Follow-up digital subtraction angiography. No visible arteriovenous shunts within totally embolised arteriovenous malformation


Pelvic AVMs are composed of arteries and veins connected through a central nidus that bypasses the high-resistance capillary bed [1]. They display a wide spectrum of manifestations, from transient discomfort to life-threatening haemorrhagic complications [3]. Complications of untreated lesions or unsuccessful therapy include severe haemorrhagic hypovolaemic shock, cardiac failure, and cauda equina and root compression leading to diplegia and neurogenic bladder [4,5]. The Schobinger classification system describes their clinical course, from asymptomatic arteriovenous shunting (stage 1), through growth and functional symptoms, and finally to high-output congestive heart failure and left ventricular hypertrophy (stage 4) [6].

The treatment strategy of a pelvic AVM should be modified in consideration of the location, symptom characteristics, and the recurrence probability [1]. Although endovascular embolisation is associated with an increased rate of recurrence, it gives the possibility of additional intervention and precludes surgical resection, which is associated with an increased risk of intraoperative haemorrhage, incomplete AVM nidus removal, and a greater overall mortality rate [2,7,8].

The goal of AVM embolisation is the occlusion of the nidus where there is a direct arteriovenous connection. Various patterns of peripheral AVMs are characterised by the Yakes classification, in which a certain angioarchitecture is related to the suggested embolisation approach.
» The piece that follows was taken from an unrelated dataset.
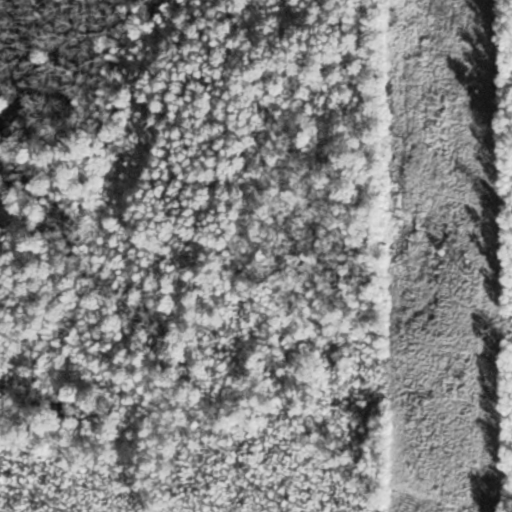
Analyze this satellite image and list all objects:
power tower: (472, 272)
The presenting pelvic AVM was classified as Yakes type IIIb, consisting of multiple feeding arteries and arterioles with a nidus in the aneurysmal vein wall with further multiple outflow veins [9]. A transvenous or percutaneous approach to the nidus area is highly indicated. Total outflow occlusion, preferably with controlled retrograde nidus embolisation with a liquid embolic, is the most effective strategy [9,10]. We believe that in our case, combined arterial embolisation of the largest feeder subsequently to venous embolisation slowed down the flow within the nidus and venous aneurysm and led to total AVM thrombosis.

A thorough understanding of the vascular anatomy of the AVM is essential in choosing an effective embolisation strategy to achieve the most thorough occlusion of the pelvic AVM and to minimise the risk of possible complications.

Conflict of interest

The authors declare no conflict of interest.